= Charlie's Promise =

English charity

Charlie's Promise is a charity based in England. Its charity number is 1207246. Its object is to prevent knife crime and to protect people from its effects. The charity was founded by the Martin and Tara Cosser, parents of Charlie Cosser, 17 years of age, who was fatally stabbed in 2023.

==Origins==
Charlie Cosser was fatally stabbed at a party in 2023. His father, Martin Cosser, made a promise to him as he lay dying, that he would not be forgotten and has vowed to spend the rest of his life educating people about knife crime. Charlie's murderer, Yura Varybrus, aged 17, was jailed for life with a minimum term of 16 years.

==Activities==
The charity's campaign is nationwide, and Martin Cosser has been invited to many schools to give mixed audience addresses. Charlie's old school Rodborough School have not done so. Support has been given by such as the High Sheriff of Surrey.

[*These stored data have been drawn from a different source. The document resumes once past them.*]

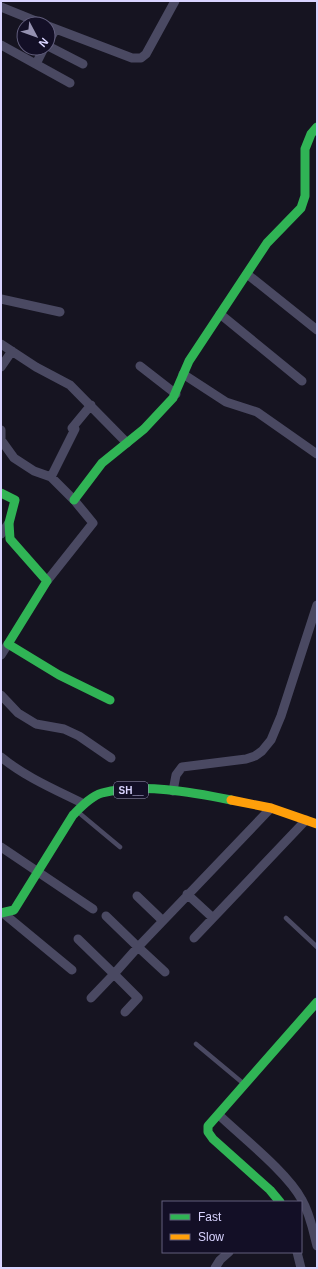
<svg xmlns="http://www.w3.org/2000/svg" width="318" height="1269" font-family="Helvetica,sans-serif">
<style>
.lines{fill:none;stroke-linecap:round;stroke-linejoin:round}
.lane{stroke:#4a4962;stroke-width:4.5}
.street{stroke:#4a4962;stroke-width:9}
.fast{stroke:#30b455;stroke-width:9}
.slow{stroke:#ff9f0a;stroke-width:9}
.labels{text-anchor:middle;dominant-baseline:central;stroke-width:3;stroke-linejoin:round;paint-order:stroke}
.shield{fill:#130f26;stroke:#9e99be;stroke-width:1}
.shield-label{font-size:10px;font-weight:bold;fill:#d9d4ff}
</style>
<rect width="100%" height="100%" fill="#161421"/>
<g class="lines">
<path class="lane" d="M78 812 120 847
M286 918 317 947
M196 1044 244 1084"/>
<path class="street" d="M1 7 43 24
M48 26 132 58H141L146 54 175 1
M48 42 56 29
M1 45 70 83
M48 46 83 64
M36 64 44 48
M247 274 317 330
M1 299 60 312
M220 314 302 381
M1 344 36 367 70 385 127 443
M140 366 176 394
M1 367 12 351
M183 374 226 402 257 412 317 454
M72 428 91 405
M1 430V440L14 458 34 471 51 477 74 500 93 523 47 581
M51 477 75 429
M1 534 9 523
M1 655 8 644
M1 695 18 713 36 724 64 729 79 736 111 758
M1 757C25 777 56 790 84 804
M173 791 176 775 182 767 246 759 255 756 262 751 271 740 281 716 317 605
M1 847 93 909
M187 894 213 918
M137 896 163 921
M3 913 72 970
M106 916 138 947 271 808
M194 938 306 820
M78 939 114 974 138 947 165 972
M91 998 114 974 138 998 125 1012
M219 1115C242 1137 288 1173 302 1200 310 1214 313 1230 317 1246
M297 1252 301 1268
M215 1268 220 1260 229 1252"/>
<path class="fast" d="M1 493 15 500 9 523 10 539 47 581 8 644 59 675 110 700
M74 500 102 463 144 429 173 398 189 361 267 243 301 208 305 196V149L311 134 317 127
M1 913 14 910 73 815C81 807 91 796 102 793 142 783 192 792 231 800
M280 1202 270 1190 213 1139 208 1132V1126L317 1002"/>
<path class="slow" d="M231 800 271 808 317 824"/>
</g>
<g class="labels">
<rect class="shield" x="114" y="782" width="34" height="16" rx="3"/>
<g class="shield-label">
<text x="131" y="790">SH__</text>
</g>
</g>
<rect width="318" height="1269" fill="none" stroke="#d9d4ff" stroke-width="4"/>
<rect x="162" y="1201" width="140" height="52" fill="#130f26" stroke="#625e7d"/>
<rect x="170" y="1214" width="20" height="6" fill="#30b455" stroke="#625e7d"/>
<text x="198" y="1221" font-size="12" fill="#d9d4ff">Fast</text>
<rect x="170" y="1234" width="20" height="6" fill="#ff9f0a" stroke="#625e7d"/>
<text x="198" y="1241" font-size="12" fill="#d9d4ff">Slow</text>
<g transform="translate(36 36) rotate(131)"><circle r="19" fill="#130f26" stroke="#625e7d"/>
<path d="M0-3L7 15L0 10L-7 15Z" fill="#9591b1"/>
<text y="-6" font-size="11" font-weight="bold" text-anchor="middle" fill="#d9d4ff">N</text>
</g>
</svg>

In July 2025, founders Martin and Tara Cosser met the King and prime minister at St James's Palace.

In April 2026, Martin and Tara Cosser were appointed Fearless ambassadors by Crimestoppers UK and Martin Cosser appeared on ITV's Good Morning Britain, where his calls for action on knife crime included giving lessons on knife crime to nine-year-olds. In July 2026, a festival organised by the charity was attended by several hundred people, the third such event since Charlie Cosser's death.